La lengua española está ‘ready’ para lo que le echen (aunque mi madre flipa)
La forma de hablar de los jóvenes siempre ha sido especial, pero nunca se le había prestado tanta atención
Dentro de unos años una mujer entrará en casa y, sin asomo de ironía, le dirá a su prole: “Llegó la mami. La reina, la dura, una Bugatti. El mundo está loco con este body. Si tengo un problema no es monetary”. Sin asomo de ironía y, lo que es más serio, sin cursivas. A la muchachada le parecerá normal porque para un hablante, como dice José Antonio Pascual, normal es “lo que uno le ha oído a su madre”. Pascual sabe de lo que habla porque fue director del Diccionario Histórico de la RAE, o sea, consciente de que lo que tiene historia no puede tener esencia. No obstante, suele contar que su padre le afeó la lingüística aprendida en Salamanca cuando empleó la palabra explotar. “En castellano se dice estallar”, fue la réplica paterna.
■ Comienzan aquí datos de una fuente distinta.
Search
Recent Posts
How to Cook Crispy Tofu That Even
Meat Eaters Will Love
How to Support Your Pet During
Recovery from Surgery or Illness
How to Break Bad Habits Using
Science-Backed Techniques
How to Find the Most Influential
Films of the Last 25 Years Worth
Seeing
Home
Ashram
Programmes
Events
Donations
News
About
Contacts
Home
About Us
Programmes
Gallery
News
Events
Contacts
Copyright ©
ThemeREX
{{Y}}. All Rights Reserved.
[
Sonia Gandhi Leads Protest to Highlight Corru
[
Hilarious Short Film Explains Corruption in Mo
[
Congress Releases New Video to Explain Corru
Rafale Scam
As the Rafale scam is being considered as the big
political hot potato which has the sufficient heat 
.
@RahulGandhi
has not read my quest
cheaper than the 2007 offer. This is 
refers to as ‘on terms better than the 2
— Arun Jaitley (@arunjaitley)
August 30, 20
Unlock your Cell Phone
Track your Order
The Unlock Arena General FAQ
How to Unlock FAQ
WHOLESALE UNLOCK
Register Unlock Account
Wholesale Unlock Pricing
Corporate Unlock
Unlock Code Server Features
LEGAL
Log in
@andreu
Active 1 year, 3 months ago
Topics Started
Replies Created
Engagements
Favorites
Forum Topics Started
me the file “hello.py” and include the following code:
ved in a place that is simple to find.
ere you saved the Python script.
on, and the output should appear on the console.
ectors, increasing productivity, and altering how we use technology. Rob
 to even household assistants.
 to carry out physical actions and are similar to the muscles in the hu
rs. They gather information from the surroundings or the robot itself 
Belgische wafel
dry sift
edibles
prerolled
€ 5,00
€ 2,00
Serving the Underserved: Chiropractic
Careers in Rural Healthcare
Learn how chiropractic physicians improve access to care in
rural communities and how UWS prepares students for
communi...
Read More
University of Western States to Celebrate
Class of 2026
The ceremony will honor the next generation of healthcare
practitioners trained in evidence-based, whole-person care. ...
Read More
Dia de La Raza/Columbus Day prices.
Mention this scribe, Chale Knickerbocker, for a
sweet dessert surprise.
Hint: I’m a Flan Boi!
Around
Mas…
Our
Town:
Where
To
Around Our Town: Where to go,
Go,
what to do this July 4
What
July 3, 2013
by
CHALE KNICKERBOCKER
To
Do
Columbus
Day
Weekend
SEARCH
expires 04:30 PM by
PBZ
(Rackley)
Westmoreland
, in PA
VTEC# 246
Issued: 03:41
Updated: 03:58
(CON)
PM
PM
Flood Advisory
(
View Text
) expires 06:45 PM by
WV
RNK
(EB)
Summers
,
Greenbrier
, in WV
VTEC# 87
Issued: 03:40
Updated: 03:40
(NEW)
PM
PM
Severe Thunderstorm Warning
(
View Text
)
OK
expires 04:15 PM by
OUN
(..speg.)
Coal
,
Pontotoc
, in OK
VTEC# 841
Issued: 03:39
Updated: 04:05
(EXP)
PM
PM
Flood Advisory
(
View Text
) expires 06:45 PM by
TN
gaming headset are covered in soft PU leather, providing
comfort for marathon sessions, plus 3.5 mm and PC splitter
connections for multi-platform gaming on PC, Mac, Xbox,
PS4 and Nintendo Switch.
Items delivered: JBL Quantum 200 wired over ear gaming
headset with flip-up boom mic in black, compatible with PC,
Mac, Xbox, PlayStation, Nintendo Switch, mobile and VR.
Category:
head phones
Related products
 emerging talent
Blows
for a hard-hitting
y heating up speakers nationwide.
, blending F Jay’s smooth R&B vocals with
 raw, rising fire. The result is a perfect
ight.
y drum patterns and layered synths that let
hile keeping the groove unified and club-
Explosionar ni existía.
Gracias a Ferdinand de Saussure sabemos que el lenguaje tiene una relación arbitraria con la realidad. Las palabras no son como esos dibujos de un extintor que se ponen encima de… los extintores. Su relación con el mundo es tan convencional como la del rojo de un semáforo con la acción de parar. Que pasara a indicarla el color azul sería un trauma para una generación; una banalidad para la siguiente. Para explicar el estructuralismo, algunos recurren al minidrama que supuso para muchos británicos que su entrada en la UE implicara adaptarse a otro código de cables eléctricos. Los nuevos colores les parecían antinaturales: marrón, en lugar de rojo, para activo; azul, en lugar de negro, para neutro. El Brexit tiene razones que la razón no entiende.
Generacionalmente, además, la forma de hablar (no digamos la de cantar) se comporta como la de vestir: identifica y, a la vez, distingue. Los escritores tienen una relación tan íntima con la lengua que a veces confunden intimidad con naturalidad. Por eso cuando entran en la Academia suelen ser más conservadores y reacios al cambio que sus colegas filólogos. Están, además, malacostumbrados: solían ser las autoridades que llenaban los diccionarios de ejemplos de buen uso. Sobre todo si habían nacido en Valladolid. En el quinto centenario de Nebrija no está de más recordar que en su Gramática reconoce dos fuentes para la norma castellana: la autoridad de Isabel la Católica y “el consentimiento” de los hablantes. “En la práctica acabaron siendo los cajistas y correctores de las imprentas quienes fijaron normas de facto”, apostilla José Antonio Millán en Antonio de Nebrija o el rastro de la verdad, recién publicado.
La lengua de los jóvenes siempre había estado ahí, pero nunca se le había prestado tanta atención. Las redes sociales tienen mucho de versión escrita de la oralidad y los policías del idioma lo tienen más difícil; los notarios, más fácil. ¿Los hijos? Depende. Hace nada salió Omar Montes diciendo en TVE que había vendido el Ferrari porque era bueno para frontear, pero no para ir al supermercado. Mi madre (77 años) sacudió la cabeza y añadió: “Flipo”.